### THE PROBLEM
Copy out the entire forum thread below about becoming a police officer in the US after serving in the UK, word for word.

### SOURCE TEXT
§

# Police officers



## Andrew_R (Apr 18, 2008)

Hi,

Anyone moved out to the US who was a police officer in the UK or other country to become a police officer in the US.

I have been a police officer for 7 years in the UK and have some good skills like surveillance and driving along with counter terrorism experience.

Any help much appreciated

Andy


----------



## synthia (Apr 18, 2007)

Welcome to the forum. I've never heard of anyone doing that.

First, unless you already have a green card or US citizenship, you would need an employee to sponsor you. Local governments can't do that, and our police forces are all local. There would probably be some political fallout if they started hiring foreigners while rejecting locals for the police academy. I don't think they have any trouble filling those spots.


----------



## Bevdeforges (Nov 16, 2007)

To follow up a bit on Synthia's message, right now many cities and towns are having real budget problems in the US and are being forced to cut back on city services, like police. And, as she says, governmental agencies aren't able to hire from overseas due to the sponsoring requirements. (It costs the employer to sponsor a foreign job applicant.)
Cheers,
Bev


----------



## twostep (Apr 3, 2008)

Federal PD jobs require citizenship. Some local PDs still accept green card holders for lower ranks.


----------



## synthia (Apr 18, 2007)

In other words, no, you aren't going to be able to do it.


----------

§

### GIVEN DATA

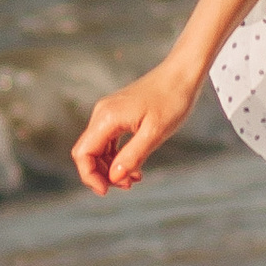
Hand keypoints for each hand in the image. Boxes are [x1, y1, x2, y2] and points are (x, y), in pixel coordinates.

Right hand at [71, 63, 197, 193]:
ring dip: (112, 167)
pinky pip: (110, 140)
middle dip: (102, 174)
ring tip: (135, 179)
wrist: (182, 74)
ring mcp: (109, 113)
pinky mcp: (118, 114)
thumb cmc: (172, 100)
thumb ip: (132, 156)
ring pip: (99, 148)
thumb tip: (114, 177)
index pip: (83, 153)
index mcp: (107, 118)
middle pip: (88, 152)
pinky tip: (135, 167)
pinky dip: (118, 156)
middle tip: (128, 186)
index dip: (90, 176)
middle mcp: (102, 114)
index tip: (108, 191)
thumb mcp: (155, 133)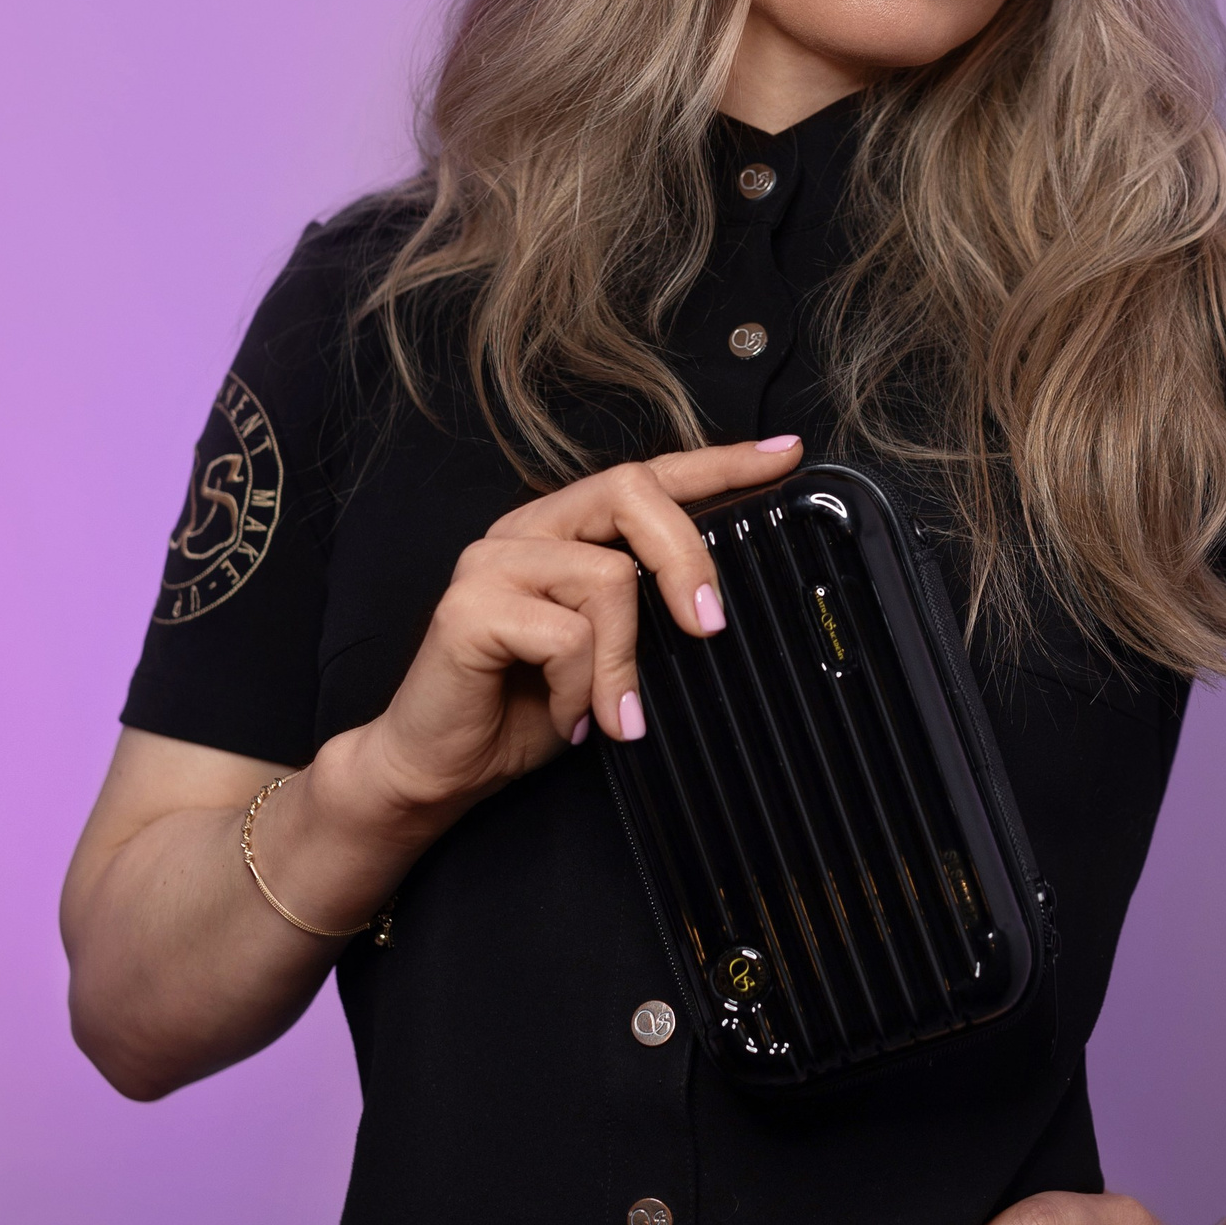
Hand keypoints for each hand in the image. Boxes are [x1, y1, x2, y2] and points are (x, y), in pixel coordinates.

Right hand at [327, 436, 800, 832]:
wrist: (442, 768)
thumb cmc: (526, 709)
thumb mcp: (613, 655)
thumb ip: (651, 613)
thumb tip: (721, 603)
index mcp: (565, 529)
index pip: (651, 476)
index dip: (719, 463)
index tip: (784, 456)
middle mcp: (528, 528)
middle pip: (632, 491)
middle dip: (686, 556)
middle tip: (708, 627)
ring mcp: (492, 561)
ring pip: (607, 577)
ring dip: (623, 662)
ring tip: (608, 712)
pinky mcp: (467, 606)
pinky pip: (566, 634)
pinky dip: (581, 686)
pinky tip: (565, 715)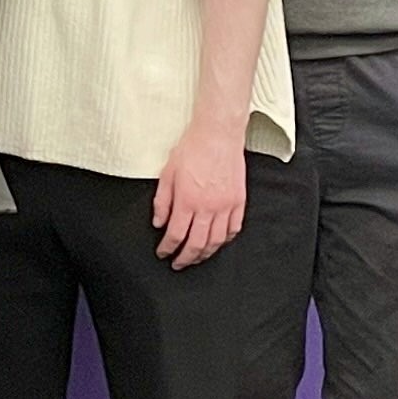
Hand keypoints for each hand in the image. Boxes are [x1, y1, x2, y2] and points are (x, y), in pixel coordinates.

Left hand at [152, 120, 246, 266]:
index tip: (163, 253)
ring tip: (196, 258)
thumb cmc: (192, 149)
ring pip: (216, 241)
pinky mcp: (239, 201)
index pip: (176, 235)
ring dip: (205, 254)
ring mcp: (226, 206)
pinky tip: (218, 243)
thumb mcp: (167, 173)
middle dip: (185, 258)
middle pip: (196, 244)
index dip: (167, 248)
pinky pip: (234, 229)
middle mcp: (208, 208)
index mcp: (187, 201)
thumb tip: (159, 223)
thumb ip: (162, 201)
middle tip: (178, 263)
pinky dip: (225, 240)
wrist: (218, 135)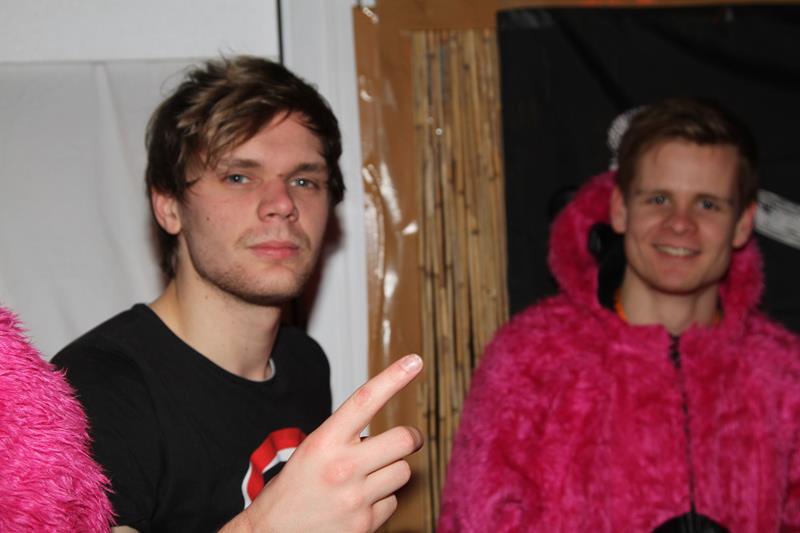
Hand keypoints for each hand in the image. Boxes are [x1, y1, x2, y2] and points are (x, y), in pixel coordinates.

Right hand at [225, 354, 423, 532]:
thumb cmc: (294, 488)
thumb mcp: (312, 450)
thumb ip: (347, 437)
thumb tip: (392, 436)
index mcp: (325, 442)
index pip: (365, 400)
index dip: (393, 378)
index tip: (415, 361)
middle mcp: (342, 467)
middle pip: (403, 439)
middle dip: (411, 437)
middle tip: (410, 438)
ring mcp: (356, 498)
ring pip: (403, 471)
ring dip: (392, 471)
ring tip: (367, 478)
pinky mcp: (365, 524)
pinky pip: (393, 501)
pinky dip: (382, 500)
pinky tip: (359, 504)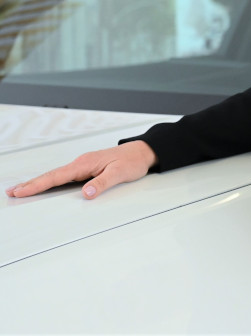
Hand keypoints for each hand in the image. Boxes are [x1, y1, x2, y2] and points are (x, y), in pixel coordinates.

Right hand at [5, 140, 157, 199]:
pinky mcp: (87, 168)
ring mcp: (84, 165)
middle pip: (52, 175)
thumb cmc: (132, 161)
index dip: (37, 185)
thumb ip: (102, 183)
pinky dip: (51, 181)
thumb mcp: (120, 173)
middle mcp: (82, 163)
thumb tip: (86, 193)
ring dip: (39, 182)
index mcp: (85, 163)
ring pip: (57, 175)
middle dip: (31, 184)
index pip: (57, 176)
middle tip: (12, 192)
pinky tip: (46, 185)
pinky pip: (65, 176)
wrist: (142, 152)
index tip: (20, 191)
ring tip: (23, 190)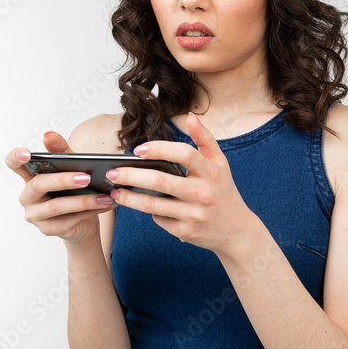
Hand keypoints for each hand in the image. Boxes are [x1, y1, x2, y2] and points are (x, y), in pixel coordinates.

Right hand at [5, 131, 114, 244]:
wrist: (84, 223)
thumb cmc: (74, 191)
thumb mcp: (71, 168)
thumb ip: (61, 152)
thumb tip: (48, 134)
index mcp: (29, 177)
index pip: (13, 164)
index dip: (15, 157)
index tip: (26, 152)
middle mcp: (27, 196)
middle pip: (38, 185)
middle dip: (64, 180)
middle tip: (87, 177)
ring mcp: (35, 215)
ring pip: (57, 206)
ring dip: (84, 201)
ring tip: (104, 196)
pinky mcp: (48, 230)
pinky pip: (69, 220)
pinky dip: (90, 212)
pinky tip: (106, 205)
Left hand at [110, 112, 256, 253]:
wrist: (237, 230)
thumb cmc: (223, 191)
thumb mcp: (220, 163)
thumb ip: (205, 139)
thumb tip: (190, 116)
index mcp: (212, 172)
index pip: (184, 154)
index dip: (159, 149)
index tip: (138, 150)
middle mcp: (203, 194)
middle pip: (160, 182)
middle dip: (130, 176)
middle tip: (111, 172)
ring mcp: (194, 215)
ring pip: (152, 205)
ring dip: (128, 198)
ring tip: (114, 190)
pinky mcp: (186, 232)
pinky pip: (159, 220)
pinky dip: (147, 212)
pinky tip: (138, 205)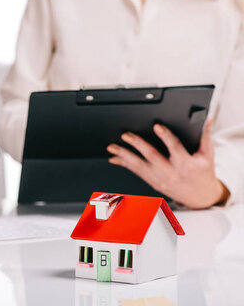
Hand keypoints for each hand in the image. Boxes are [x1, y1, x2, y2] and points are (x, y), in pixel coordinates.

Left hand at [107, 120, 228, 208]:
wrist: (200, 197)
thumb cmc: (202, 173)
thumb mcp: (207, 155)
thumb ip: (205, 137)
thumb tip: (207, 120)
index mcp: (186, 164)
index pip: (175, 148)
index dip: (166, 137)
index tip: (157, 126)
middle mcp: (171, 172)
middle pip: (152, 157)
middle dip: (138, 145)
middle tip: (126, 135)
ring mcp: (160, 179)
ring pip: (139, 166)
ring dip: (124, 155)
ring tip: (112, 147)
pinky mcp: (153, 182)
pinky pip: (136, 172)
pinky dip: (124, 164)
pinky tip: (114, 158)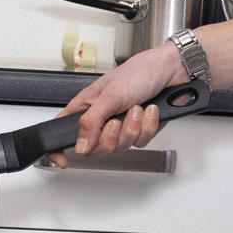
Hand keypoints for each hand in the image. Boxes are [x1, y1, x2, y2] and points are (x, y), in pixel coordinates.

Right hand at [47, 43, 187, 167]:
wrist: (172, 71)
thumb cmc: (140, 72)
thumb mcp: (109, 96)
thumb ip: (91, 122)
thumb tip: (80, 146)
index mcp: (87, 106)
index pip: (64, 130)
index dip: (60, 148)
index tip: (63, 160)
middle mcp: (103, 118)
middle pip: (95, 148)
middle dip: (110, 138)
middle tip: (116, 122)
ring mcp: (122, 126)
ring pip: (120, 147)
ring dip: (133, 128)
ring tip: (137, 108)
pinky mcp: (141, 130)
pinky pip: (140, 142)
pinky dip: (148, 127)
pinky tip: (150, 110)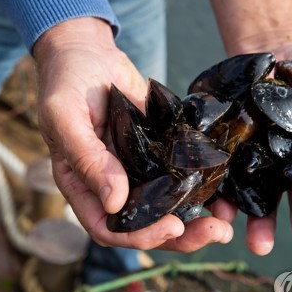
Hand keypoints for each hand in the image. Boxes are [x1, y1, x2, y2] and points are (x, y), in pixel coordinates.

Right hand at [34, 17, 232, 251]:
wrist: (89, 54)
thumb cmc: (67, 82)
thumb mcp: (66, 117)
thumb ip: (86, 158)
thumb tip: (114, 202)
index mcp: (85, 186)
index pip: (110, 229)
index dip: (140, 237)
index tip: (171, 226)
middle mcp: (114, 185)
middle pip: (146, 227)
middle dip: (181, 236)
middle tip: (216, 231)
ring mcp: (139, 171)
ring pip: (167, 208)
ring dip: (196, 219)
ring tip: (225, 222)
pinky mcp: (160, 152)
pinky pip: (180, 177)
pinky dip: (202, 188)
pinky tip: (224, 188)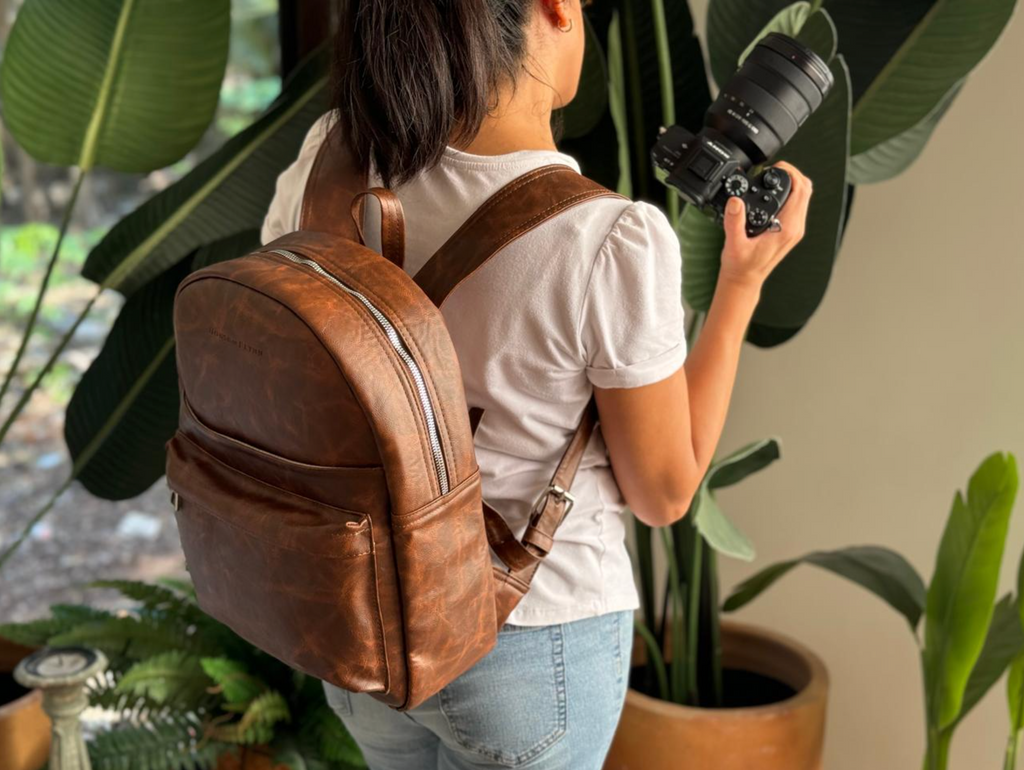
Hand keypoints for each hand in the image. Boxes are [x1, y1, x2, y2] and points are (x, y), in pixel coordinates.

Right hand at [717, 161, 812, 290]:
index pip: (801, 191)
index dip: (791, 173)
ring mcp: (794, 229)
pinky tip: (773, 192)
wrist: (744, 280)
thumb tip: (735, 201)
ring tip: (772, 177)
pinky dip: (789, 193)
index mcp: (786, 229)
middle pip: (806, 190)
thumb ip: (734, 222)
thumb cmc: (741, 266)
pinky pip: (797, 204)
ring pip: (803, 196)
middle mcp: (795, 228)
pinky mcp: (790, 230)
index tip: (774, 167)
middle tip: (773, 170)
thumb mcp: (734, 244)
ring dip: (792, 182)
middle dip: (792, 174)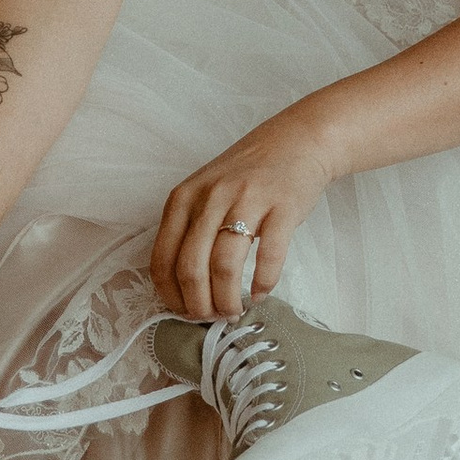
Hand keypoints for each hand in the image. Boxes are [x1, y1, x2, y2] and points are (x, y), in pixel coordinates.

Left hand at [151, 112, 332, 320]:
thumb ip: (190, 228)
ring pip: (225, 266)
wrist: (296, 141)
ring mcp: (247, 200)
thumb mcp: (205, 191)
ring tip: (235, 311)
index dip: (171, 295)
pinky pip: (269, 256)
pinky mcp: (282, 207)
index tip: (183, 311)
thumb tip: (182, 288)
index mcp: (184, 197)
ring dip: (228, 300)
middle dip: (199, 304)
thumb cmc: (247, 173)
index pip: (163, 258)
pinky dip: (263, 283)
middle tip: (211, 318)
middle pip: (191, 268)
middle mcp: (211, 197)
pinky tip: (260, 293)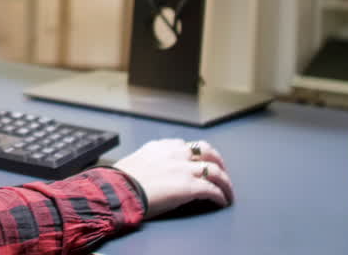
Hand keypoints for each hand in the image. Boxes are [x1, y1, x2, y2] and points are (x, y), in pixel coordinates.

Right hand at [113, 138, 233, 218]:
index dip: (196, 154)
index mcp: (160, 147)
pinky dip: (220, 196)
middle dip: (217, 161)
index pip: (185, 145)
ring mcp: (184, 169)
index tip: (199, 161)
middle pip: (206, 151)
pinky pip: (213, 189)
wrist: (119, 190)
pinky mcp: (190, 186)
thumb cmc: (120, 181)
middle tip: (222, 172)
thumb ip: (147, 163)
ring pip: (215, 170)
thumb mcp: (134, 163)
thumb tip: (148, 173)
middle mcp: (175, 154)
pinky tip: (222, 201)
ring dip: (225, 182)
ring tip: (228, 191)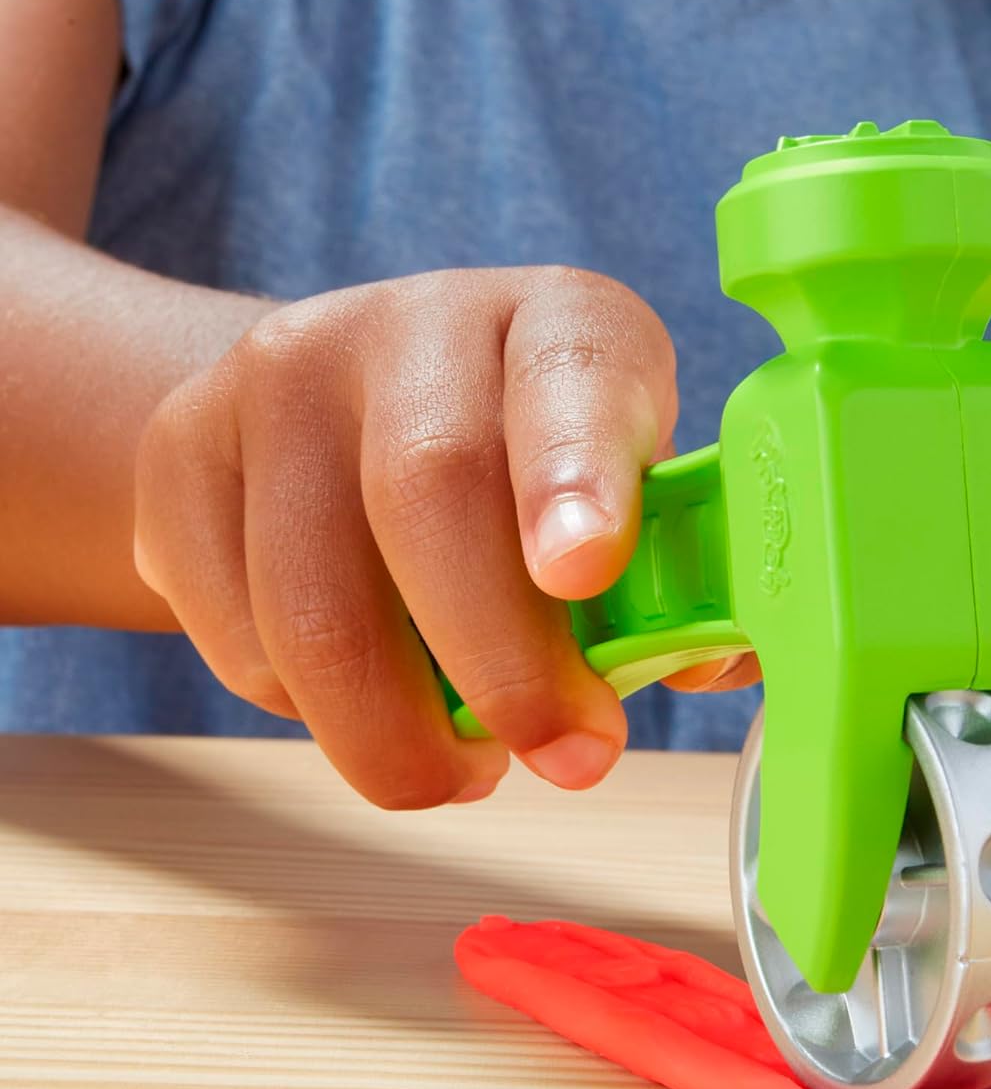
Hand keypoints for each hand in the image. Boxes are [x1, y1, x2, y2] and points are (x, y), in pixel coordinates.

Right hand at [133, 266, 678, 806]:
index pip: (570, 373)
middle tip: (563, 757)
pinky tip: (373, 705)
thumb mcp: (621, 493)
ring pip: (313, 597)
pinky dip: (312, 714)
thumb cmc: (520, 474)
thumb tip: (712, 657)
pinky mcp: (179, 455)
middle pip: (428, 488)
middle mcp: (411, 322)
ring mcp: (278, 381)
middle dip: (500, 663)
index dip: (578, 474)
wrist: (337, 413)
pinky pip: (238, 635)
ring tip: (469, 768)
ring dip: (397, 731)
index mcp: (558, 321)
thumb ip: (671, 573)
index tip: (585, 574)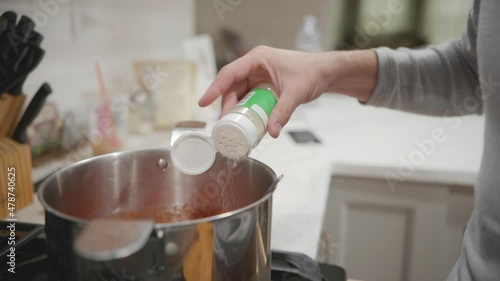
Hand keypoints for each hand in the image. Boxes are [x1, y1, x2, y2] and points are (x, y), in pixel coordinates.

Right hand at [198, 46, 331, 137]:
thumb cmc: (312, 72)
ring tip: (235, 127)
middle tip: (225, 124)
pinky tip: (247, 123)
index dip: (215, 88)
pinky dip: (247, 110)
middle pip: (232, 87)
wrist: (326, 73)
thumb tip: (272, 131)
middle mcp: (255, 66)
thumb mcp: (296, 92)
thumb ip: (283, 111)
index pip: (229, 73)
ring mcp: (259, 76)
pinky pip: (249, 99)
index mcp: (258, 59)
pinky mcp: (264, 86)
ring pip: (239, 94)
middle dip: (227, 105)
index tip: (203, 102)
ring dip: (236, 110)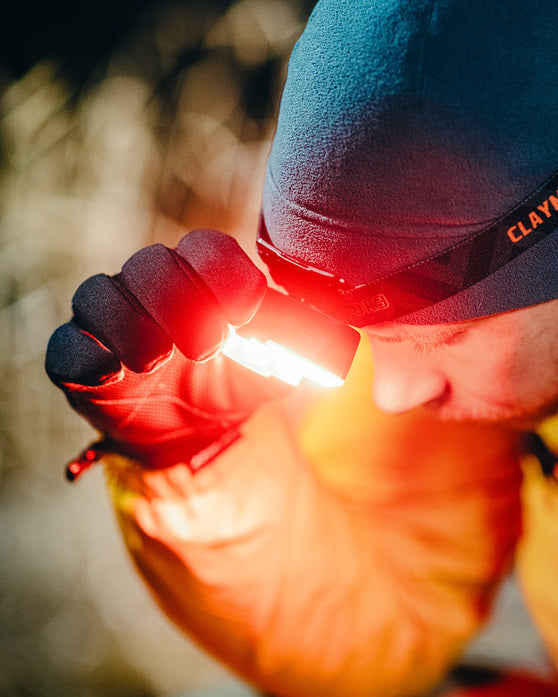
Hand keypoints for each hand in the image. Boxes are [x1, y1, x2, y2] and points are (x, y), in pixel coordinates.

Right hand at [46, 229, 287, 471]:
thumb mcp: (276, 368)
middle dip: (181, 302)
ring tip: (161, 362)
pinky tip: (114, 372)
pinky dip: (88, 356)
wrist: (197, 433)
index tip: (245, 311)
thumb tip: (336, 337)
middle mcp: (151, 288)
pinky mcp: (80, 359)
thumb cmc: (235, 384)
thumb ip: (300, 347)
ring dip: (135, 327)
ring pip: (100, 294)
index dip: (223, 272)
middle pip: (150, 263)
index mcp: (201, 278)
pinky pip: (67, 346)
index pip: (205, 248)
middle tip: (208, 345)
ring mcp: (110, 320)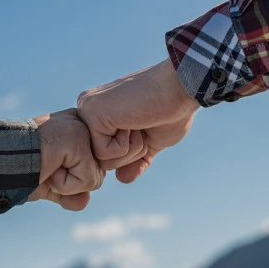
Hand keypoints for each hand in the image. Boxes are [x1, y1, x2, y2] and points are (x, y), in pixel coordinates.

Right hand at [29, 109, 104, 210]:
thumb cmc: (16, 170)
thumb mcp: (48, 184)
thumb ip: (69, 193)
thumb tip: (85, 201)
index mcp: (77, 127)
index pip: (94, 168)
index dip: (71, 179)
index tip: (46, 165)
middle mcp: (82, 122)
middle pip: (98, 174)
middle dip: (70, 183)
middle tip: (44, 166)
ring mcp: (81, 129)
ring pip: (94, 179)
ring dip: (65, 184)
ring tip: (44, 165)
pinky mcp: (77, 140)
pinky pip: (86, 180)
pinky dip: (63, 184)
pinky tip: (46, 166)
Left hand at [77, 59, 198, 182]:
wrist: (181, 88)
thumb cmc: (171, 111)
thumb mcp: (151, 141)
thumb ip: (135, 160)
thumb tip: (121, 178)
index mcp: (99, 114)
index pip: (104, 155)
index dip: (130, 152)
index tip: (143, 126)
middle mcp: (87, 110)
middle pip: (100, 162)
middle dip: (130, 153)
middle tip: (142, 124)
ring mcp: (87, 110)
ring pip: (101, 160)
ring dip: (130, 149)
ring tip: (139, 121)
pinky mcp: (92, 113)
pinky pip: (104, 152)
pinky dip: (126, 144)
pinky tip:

§

### ANSWER SPACE
# Police officers



## Andrew_R (Apr 18, 2008)

Hi,

Anyone moved out to the US who was a police officer in the UK or other country to become a police officer in the US.

I have been a police officer for 7 years in the UK and have some good skills like surveillance and driving along with counter terrorism experience.

Any help much appreciated

Andy


----------



## synthia (Apr 18, 2007)

Welcome to the forum. I've never heard of anyone doing that.

First, unless you already have a green card or US citizenship, you would need an employee to sponsor you. Local governments can't do that, and our police forces are all local. There would probably be some political fallout if they started hiring foreigners while rejecting locals for the police academy. I don't think they have any trouble filling those spots.


----------



## Bevdeforges (Nov 16, 2007)

To follow up a bit on Synthia's message, right now many cities and towns are having real budget problems in the US and are being forced to cut back on city services, like police. And, as she says, governmental agencies aren't able to hire from overseas due to the sponsoring requirements. (It costs the employer to sponsor a foreign job applicant.)
Cheers,
Bev


----------



## twostep (Apr 3, 2008)

Federal PD jobs require citizenship. Some local PDs still accept green card holders for lower ranks.


----------



## synthia (Apr 18, 2007)

In other words, no, you aren't going to be able to do it.


----------